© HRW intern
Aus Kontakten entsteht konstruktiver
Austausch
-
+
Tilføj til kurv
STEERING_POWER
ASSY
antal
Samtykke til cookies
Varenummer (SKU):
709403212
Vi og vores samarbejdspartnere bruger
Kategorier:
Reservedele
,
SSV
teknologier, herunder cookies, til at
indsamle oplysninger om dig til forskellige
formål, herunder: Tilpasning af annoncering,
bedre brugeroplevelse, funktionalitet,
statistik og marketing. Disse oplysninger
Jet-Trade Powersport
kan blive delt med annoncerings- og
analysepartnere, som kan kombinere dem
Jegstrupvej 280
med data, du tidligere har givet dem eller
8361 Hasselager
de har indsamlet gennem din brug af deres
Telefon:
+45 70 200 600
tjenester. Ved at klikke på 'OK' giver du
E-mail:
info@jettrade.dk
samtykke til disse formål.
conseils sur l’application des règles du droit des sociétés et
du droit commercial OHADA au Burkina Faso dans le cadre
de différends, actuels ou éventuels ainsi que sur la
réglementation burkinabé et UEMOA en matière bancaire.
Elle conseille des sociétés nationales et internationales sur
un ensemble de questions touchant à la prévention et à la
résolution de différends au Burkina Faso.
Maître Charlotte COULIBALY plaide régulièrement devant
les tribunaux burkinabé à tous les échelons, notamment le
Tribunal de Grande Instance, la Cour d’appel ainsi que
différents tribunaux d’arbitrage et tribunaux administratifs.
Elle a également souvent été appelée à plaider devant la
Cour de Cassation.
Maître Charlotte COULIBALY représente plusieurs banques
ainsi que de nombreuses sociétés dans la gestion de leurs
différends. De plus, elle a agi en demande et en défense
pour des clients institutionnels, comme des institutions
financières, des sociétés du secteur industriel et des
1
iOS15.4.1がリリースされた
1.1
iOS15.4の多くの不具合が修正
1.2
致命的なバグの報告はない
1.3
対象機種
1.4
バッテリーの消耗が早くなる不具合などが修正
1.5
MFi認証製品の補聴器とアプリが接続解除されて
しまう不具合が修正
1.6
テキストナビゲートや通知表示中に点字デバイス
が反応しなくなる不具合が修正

══════════

| What to produce |
Identify the lines above with the word "herunder". Copy them.

| Output |
teknologier, herunder cookies, til at
formål, herunder: Tilpasning af annoncering,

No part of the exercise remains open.